Lebanese tech start-up Mrüna has been deemed the winner of a new global innovation competition, InfraChallenge, run by infrastructure advisory group The Global Infrastructure Hub (GI Hub), which is based in Sydney.
The firm’s success followed a live pitch against nine other finalists from the UK, US, Sierra Leone, Australia, Mexico, Singapore and Spain.
Mrüna’s winning digital solution tackles the economic and social challenges of wastewater treatment with a decentralised nature-based system, BiomWeb. Using IoT, the solution treats wastewater onsite, negating the need to transport waste and recycled water, with a series of water tanks that imitate aquatic habitats found in nature, and seemingly without the use of added chemicals, desludging, or vast infrastructure investment. Mrüna believes that BiomWeb will be adopted by refugee camps and informal settlements, as well as private and public sectors across the world.

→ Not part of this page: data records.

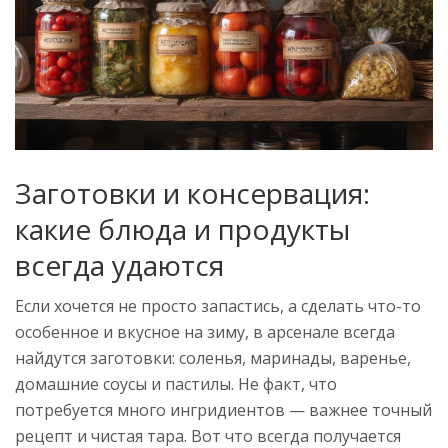
Заготовки и консервация:
какие блюда и продукты
всегда удаются
Если хочется не просто запастись, а сделать что-то
особенное и вкусное на зиму, в арсенале всегда
найдутся заготовки: соленья, маринады, варенье,
домашние соусы и пастилы. Не факт, что
потребуется много ингридиентов — важнее точный
рецепт и чистая тара. Вот что всегда получается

“We are so honoured to be the 2020 InfraChallenge winners and to be representing innovation from Lebanon. The start of Mrüna and BiomWeb was about us looking at the pollution in our rivers and the impact of sanitation on food chains and asking how we could start to do things differently. We’ve strived to have a nature-based system that is simple and accessible to all income brackets, and we are really excited to work with GI Hub and MIT Solve to push it out globally,” Co-Founder of BiomWeb, Ben Baseley-Walker said.

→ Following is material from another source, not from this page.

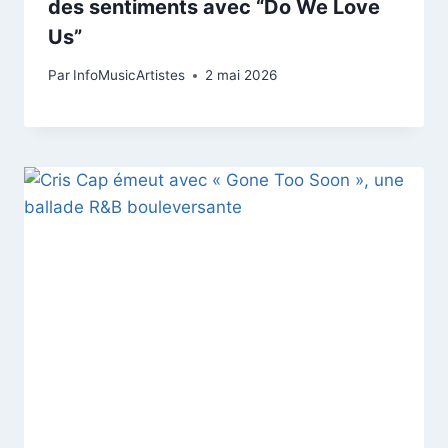
des sentiments avec “Do We Love
Us”
Par
InfoMusicArtistes
2 mai 2026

It is said Mrüna’s solution will help to accelerate the delivery of the United Nations Sustainable Development Goal 6 that pursues availability and sustainable management of water and sanitation for all.
“The innovative and practical solutions submitted by our top 10 finalists were so impressive and I wish them all the best in progressing their ideas. We were looking for real ideas with real impact and we got them. I congratulate Mrüna on their wastewater solution and I’m so proud that InfraChallenge will help to make sanitation more accessible for all. Technology is the new frontier for infrastructure and its importance as a driver for real change and transformation has accelerated since COVID-19.
InfraTech has a profound purpose in ensuring the continued operations of critical infrastructure and it will play a key role in economic recovery around the globe,” said the GI Hub’s CEO and InfraChallenge judge, Marie Lam-Frendo. The host country for InfraChallenge 2020 was Spain but the event was moved online due to the COVID-19 pandemic.
“Based on the Spanish experience, and what has become evident with the pandemic, better monitoring of infrastructure through new technologies greatly improves logistics and control over the whole supply chain. This, in turn, enables better decision making in transport planning. In a nutshell, InfraTech is a lever that is allowing us to move towards safer, more sustainable and better-connected mobility,” the Secretary General of the Treasury and International Financing at Spain’s Ministry of Economic Affairs and Digital Transformation, Carlos San Basilio said.
As the winner of the InfraChallenge, Mrüna will receive a $AUD 50,000 funding package to help implement their pitch, ongoing support from GI Hub and MIT Solve to further develop their solution, as well as exposure to the G20’s Infrastructure Working Group.GI Hub was established by the G20 and works to drive an ambitious agenda on sustainable, resilient and inclusive infrastructure through action-oriented programmes that supports the G20. In August this year, the G20 Finance Ministers and Central Bank Governors endorsed the Riyadh InfraTech Agenda which aims to harness technology to deliver quality infrastructure investment; promote inclusive, accessible, sustainable, and affordable infrastructure in view of lifecycle costs; mobilize private-sector financing; and support the development of infrastructure as an asset class.